Cognizant Technology Solutions (Nasdaq: CTSH) unveiled "Project Leap" on April 29, 2026, alongside its Q1 2026 earnings, a restructuring program that will cut roughly 4,000 jobs across verticals and geographies. The cuts represent about 1.1% of Cognizant's 357,600 global workforce, more than 250,000 of whom are based in India.
The company framed Project Leap as a strategic transformation rather than a cost emergency. In its filing, Cognizant said the program is designed to "accelerate the company's transformation to the operating model of the future by funding investments in its integrated offerings, AI capabilities and partnerships, reshaping productivity through competitive offerings and upskilling workforce."
Total program costs are guided to $230 to $320 million, the bulk of it landing in 2026. The breakdown: $200 to $270 million in employee severance and other personnel-related charges, plus $30 to $50 million in other charges. Cognizant projects $200 to $300 million in 2026 savings, with two-thirds earmarked for reinvestment in growth, AI, and partnerships, and one-third for upskilling existing employees.
Q1 2026 revenue rose 5.8% year-over-year to $5.41 billion, with constant-currency growth of 3.9%. Adjusted operating margin held at 15.6%, and adjusted diluted EPS climbed to $1.40 from $1.23. Trailing 12-month bookings reached $29.6 billion, up 11%, with seven large deals signed including one mega deal. Project Leap is expected to lift full-year 2026 adjusted operating margin guidance to 16.0% to 16.2%.
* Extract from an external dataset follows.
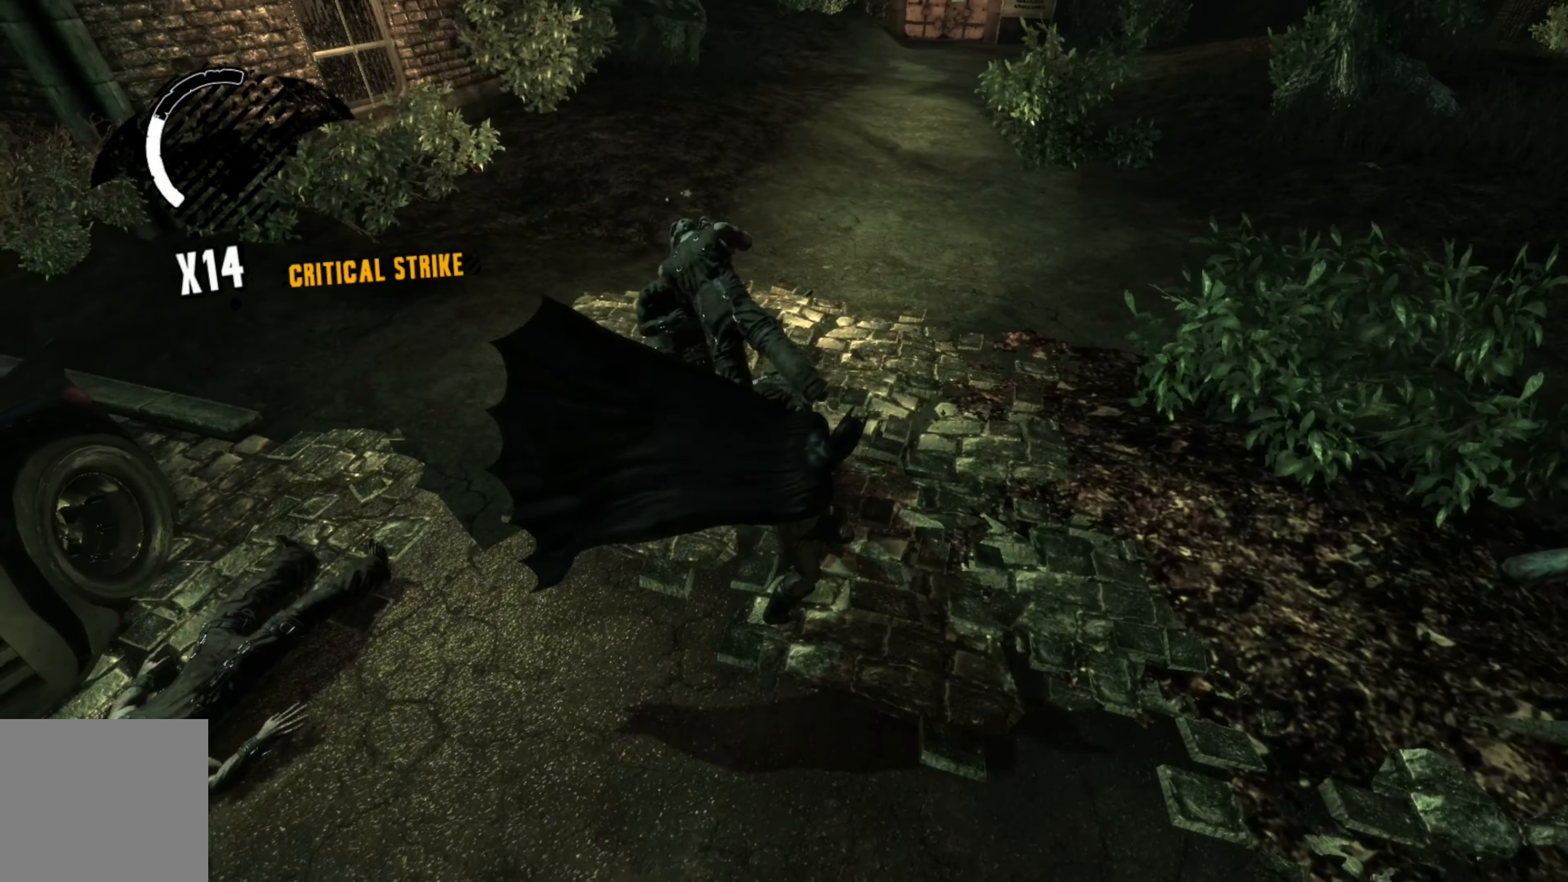
{"buttons": [], "left_stick": "right", "right_stick": "center", "events": [[140, "X", "down"], [240, "X", "up"], [260, "left_stick", "right"]]}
Project Leap is Cognizant's second large-scale workforce action in three years. The earlier "NextGen" program cut roughly 3,500 non-billable roles. This time the company is pushing further, citing AI-led efficiencies as the lever to "streamline operations and enhance productivity." Cognizant officially declined to disclose the specific 4,000 figure, which was first reported by Livemint.
The same week Cognizant announced these cuts, the company published its "New Work, New World 2026" report, which estimated AI could unlock up to $4.5 trillion in US labor productivity gains. Cognizant is now applying that thesis to its own headcount. The pattern is consistent with what large IT services firms are doing across 2026: trimming billable and non-billable roles to fund AI infrastructure investments and reshape the cost base before clients demand it.
With more than 70% of Cognizant's headcount in India, Project Leap will likely concentrate in Indian delivery centers where the company built its global services footprint. Specific country-level breakdowns have not been disclosed, but Cognizant's restructuring follows similar moves at TCS, Infosys, and Wipro, each citing AI productivity tools as a reason to right-size traditional services teams.